Once the control panel has been defined, we can add it to

// Add the control panel to the map
ui.root.insert(0,controlPanel);


// Trigger the daterangeVectors function when the user draws a polygon
drawingTools.onDraw(ui.util.debounce(daterangeVectors, 500));


// Run the daterangeVectors function to initialize the map
daterangeVectors();

And there we have it. A fully functional, all weather, daytime/nighttime ship detection tool that doesn’t rely on AIS data. Let’s play around with it.

Taking it for a spin

North Korea

In 2020, North Korea implemented one of the most severe COVID-19 lockdowns in the world including a near-total ban on “all cross-border exchanges, including trade, traffic, and tourism”.. Measures have been so severe that the country appears to have experienced a significant famine.
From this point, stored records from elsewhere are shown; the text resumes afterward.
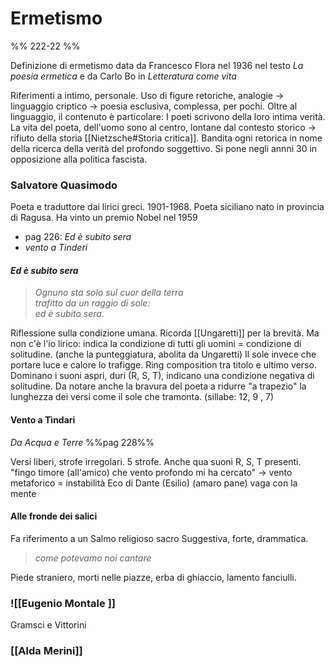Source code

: # Ermetismo 
%% 222-22 %%

Definizione di ermetismo data da Francesco Flora nel 1936 nel testo _La poesia ermetica_ e da Carlo Bo in _Letteratura come vita_


Riferimenti a intimo, personale. 
Uso di figure retoriche, analogie -> linguaggio criptico -> poesia esclusiva, complessa, per pochi. 
Oltre al linguaggio, il contenuto è particolare: I poeti scrivono della loro intima verità. La vita del poeta, dell'uomo sono al centro, lontane dal contesto storico -> rifiuto della storia [[Nietzsche#Storia critica]]. Bandita ogni retorica in nome della ricerca della verità del profondo soggettivo. 
Si pone negli annni 30 in opposizione alla politica fascista. 
### Salvatore Quasimodo 
Poeta e traduttore dai lirici greci. 1901-1968. Poeta siciliano nato in provincia di Ragusa. 
	Ha vinto un premio Nobel nel 1959 

- pag 226: _Ed è subito sera_
- _vento a Tinderi_

#### _Ed è subito sera_
> _Ognuno sta solo sul cuor della terra  
trafitto da un raggio di sole:   
ed è subito sera._

Riflessione sulla condizione umana. 
Ricorda [[Ungaretti]] per la brevità. Ma non c'è l'io lirico: indica la condizione di tutti gli uomini = condizione di solitudine. (anche la punteggiatura, abolita da Ungaretti) Il sole invece che portare luce e calore lo trafigge. 
Ring composition tra titolo e ultimo verso. 
Dominano i suoni aspri, duri (R, S, T), indicano una condizione negativa di solitudine. 
Da notare anche la bravura del poeta a ridurre "a trapezio" la lunghezza dei versi come il sole che tramonta. (sillabe: 12, 9 , 7)

#### Vento a Tìndari
_Da Acqua e Terre_ %%pag 228%%

Versi liberi, strofe irregolari. 5 strofe. 
Anche qua suoni R, S, T presenti. 
"fingo timore (all'amico) che vento profondo mi ha cercato" -> vento metaforico = instabilità
Eco di Dante (Esilio) (amaro pane)
vaga con la mente

#### Alle fronde dei salici 
Fa riferimento a un Salmo religioso sacro 
Suggestiva, forte, drammatica. 
> _come potevamo noi cantare_

Piede straniero, morti nelle piazze, erba di ghiaccio, lamento fanciulli. 



### ![[Eugenio Montale ]]


Gramsci e Vittorini

### [[Alda Merini]]
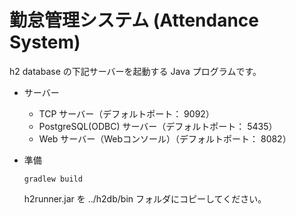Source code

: # 勤怠管理システム (Attendance System)

h2 database の下記サーバーを起動する Java プログラムです。

* サーバー

  - TCP サーバー（デフォルトポート： 9092）
  - PostgreSQL(ODBC) サーバー（デフォルトポート： 5435）
  - Web サーバー（Webコンソール）（デフォルトポート： 8082）

* 準備

  `gradlew build`

  h2runner.jar を ../h2db/bin フォルダにコピーしてください。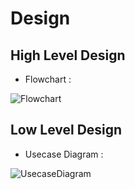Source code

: # Design

## High Level Design 
* Flowchart :

![Flowchart](https://github.com/vikramsvdd/MiniProject_TicTacToeGamehub/blob/main/Design/flowchart%20tictactoe..PNG)


## Low Level Design 

* Usecase Diagram :

![UsecaseDiagram](https://github.com/vikramsvdd/MiniProject_TicTacToeGamehub/blob/main/Design/tictactoe%20usecase%20diagram.png)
Though there were signs that things have gradually returned to normal, information on North Korea’s economy is pretty hard to come by. Ship traffic in and out of the country’s largest port, Nampo, is probably a pretty good indicator of the country’s economic activity.

But we can’t just head on down to Marine Tracker or other services that use AIS data to track ship movements. According to the U.S. Treasury, “North Korean-flagged merchant vessels have been known to intentionally disable their AIS transponders to mask their movements. This tactic, whether employed by North Korean-flagged vessels or other vessels involved in trade with North Korea, could conceal the origin or destination of cargo destined for, or originating in, North Korea.” They should know – they’re the ones imposing the sanctions that make it illegal to trade with North Korea.

A New York Times investigation tracked the maritime voyage of luxury Mercedes cars from Germany to North Korea via the Netherlands, China, Japan, South Korea, and Russia. AIS transponders were turned off at several points throughout this journey, and the investigation had to rely on satellite imagery to fill in the gaps.

Though they used high resolution optical imagery to follow individual ships, we want to identify lots of ships in a large area over a long period. That would get very expensive, and automatic ship detection in optical imagery is relatively difficult. Here’s how our SAR tool fares when we draw a box in the bay of Nampo:

Looking at imagery from 2021, we can see ship traffic increasing from nearly zero to around 40 ships per day.

Ukraine

Odessa is Ukraine’s largest port. Following its invasion of Ukraine in February 2022, Russia instituted a naval blockade against Ukrainian ports. The impact of this blockade is clearly visible using the tool we’ve just built:

The daily number of ships detected in the port of Odessa dropped from 40 to 50 to 0 to 5 following the invasion, and remained near zero until the blockade was lifted in September 2022.